:: Extracted text ::
TYPO Labs: Implementation of Chinese Fonts for Responsive Design

How to deal with Chinese fonts for responsive design on different devices today? Chinese fonts normally have over 25.000 characters in a set of one font. By responsive design, the font should be changed diversely on the website from design to design and device to device. While Latin web font size has been achieved to be under 100 KB, Chinese font size is between 5 and 20 MB because of the amount of characters. Jeff Wu showed us his experience and how he solved these issues.

By Toshiya Izumo

Jeff Wu is the General Manager of Arphic Technology which has their head office in Taiwan and a branch office in Shanghai. He started his presentation from the history of the Chinese character. From Chinese wood type of 12th century to 16th century’s original of today’s SongTi/MingTi (serif font), he showed the variety of Chinese fonts until today.

Sans serif typefaces have become mainstream on digital devices because of their readability from distance and clarity on screen. In addition, Global font and multiple weight font families are required for the digital application.

© Norman Posselt (Monotype)

 

We have to think about the Global font and multiple weight font families in China and about what they really mean. Because one weight of Chinese font has over 25.000 characters. If other languages are required for it, characters are increased on it. Over and above, if more weights are needed, this sum will be multiplied by weights.

:: Record excerpts ::
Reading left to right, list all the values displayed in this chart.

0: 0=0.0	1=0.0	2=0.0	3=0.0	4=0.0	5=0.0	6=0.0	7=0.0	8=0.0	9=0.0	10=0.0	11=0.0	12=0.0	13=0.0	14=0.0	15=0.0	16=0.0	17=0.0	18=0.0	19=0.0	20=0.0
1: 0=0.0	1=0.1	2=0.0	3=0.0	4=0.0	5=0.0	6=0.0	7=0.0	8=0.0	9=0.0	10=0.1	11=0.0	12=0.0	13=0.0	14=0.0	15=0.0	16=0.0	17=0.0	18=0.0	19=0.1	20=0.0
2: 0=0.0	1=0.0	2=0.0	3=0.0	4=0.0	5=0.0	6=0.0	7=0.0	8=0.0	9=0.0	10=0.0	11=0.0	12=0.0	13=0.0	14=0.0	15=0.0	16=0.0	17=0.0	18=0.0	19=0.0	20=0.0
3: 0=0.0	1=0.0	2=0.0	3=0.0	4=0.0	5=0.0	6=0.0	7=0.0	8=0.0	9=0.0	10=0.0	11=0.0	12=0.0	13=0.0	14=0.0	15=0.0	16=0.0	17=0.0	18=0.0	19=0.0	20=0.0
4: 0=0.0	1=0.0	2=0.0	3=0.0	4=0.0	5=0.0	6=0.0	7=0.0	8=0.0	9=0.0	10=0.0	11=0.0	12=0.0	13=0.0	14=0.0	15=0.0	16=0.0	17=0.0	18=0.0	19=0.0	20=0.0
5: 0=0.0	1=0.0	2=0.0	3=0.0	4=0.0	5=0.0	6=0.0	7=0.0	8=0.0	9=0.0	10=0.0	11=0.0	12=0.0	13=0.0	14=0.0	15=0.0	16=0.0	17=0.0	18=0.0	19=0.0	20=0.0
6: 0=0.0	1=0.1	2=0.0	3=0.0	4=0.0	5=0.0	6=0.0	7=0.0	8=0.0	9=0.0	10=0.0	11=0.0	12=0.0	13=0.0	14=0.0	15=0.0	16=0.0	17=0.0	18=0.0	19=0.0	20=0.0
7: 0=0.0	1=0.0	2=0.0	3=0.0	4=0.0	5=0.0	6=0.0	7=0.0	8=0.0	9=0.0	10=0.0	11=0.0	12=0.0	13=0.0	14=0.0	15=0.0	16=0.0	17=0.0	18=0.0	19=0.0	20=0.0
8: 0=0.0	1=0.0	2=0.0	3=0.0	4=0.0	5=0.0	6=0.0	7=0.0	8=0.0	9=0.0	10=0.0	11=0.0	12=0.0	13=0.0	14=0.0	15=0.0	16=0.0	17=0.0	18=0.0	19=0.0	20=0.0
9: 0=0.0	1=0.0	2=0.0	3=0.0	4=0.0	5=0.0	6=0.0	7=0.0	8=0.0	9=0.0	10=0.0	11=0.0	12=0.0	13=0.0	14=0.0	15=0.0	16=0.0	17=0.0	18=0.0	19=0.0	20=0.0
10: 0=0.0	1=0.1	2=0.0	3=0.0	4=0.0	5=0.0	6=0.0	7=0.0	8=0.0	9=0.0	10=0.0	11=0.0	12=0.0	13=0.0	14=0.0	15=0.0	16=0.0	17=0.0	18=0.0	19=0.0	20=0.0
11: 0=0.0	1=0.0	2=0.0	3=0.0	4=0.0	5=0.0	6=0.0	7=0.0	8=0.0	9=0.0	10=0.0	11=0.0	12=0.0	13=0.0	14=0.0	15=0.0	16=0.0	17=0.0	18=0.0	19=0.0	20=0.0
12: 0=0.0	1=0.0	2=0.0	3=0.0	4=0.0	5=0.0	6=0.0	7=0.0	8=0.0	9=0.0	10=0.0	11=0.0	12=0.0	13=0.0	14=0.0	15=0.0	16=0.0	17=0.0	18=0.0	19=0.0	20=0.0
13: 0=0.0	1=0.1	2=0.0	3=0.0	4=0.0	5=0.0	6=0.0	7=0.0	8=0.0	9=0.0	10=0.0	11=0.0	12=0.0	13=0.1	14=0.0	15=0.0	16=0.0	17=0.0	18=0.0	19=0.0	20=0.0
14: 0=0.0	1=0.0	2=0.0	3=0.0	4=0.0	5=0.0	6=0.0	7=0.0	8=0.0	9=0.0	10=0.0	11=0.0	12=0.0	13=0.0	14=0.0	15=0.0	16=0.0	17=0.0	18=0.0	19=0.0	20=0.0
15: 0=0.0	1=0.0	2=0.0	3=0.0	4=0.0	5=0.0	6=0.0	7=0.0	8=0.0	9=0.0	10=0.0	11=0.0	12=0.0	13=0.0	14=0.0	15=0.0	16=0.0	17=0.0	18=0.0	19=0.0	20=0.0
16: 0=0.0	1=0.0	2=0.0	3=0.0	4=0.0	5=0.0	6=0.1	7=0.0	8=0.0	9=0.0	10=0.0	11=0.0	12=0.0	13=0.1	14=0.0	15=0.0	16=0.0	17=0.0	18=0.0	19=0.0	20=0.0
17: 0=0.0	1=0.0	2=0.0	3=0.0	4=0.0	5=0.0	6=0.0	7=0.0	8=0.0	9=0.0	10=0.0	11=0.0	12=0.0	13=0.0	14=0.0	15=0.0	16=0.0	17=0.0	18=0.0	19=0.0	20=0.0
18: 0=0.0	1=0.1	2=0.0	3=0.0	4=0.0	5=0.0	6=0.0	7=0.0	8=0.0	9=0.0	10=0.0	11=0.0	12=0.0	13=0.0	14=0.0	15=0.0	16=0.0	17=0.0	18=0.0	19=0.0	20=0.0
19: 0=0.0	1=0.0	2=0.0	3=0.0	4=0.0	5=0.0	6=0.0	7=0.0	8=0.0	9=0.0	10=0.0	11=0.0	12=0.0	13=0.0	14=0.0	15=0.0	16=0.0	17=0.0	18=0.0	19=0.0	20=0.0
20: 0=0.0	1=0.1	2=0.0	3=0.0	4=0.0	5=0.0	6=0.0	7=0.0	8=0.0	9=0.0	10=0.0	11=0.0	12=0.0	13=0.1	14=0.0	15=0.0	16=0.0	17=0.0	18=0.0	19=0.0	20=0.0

:: Questions on the material ::
A: Transcribe the article on Chinese fonts starting at the words "By Toshiya Izumo" and stopping after "Norman Posselt (Monotype)".
B: Go on with the article on Chinese fonts, picking up right after its final sentence.
The listing isn't needed for anything asked here.

:: Results in order ::
A:
By Toshiya Izumo

Jeff Wu is the General Manager of Arphic Technology which has their head office in Taiwan and a branch office in Shanghai. He started his presentation from the history of the Chinese character. From Chinese wood type of 12th century to 16th century’s original of today’s SongTi/MingTi (serif font), he showed the variety of Chinese fonts until today.

Sans serif typefaces have become mainstream on digital devices because of their readability from distance and clarity on screen. In addition, Global font and multiple weight font families are required for the digital application.

© Norman Posselt (Monotype)

B:
Development of responsive typefaces

Arphic’s responsive typefaces have not only multiple weights but also several widths and optical size adjustments. While a display font has more space between characters and finer details of strokes, text fonts have fewer space between characters and more robustness of strokes. The optimal font will be changed from device to device in the application. This change must happen as fast as possible without a lot of loading time on different devices. Wu argues that the use of dynamic subsetting fonts (the characters of a font that are actually used are downloaded) and Woff2 format reduces the size of fonts more than 90 percent. Thereby, the size of Chinese fonts is not problematic anymore.

Wu showed the following fonts as an example of responsive typefaces for the high-resolution screen:

– AR UD JingXiHei

– AR FangXinShu

– AR ShuYuanSong

see also http://www.arphic.com.tw/en/font/index

Very interesting type development videos were shown to us. The most interesting thing about Chinese font development is, that it’s using many similar elements to create many different characters. Certainly, “n” can be also be used several times by a Latin alphabet design. But Chinese character development needs more systematic thinking to make so many characters. The elements should be however adjusted per hand by each character to adapt their proportion and form. Please check other videos on youtube channel of Arphic. https://www.youtube.com/channel/UCFvz6gEOTCgiBrfzg8UHv7Q

 

Wu sais: “I’m looking forward to OpenType variable fonts.”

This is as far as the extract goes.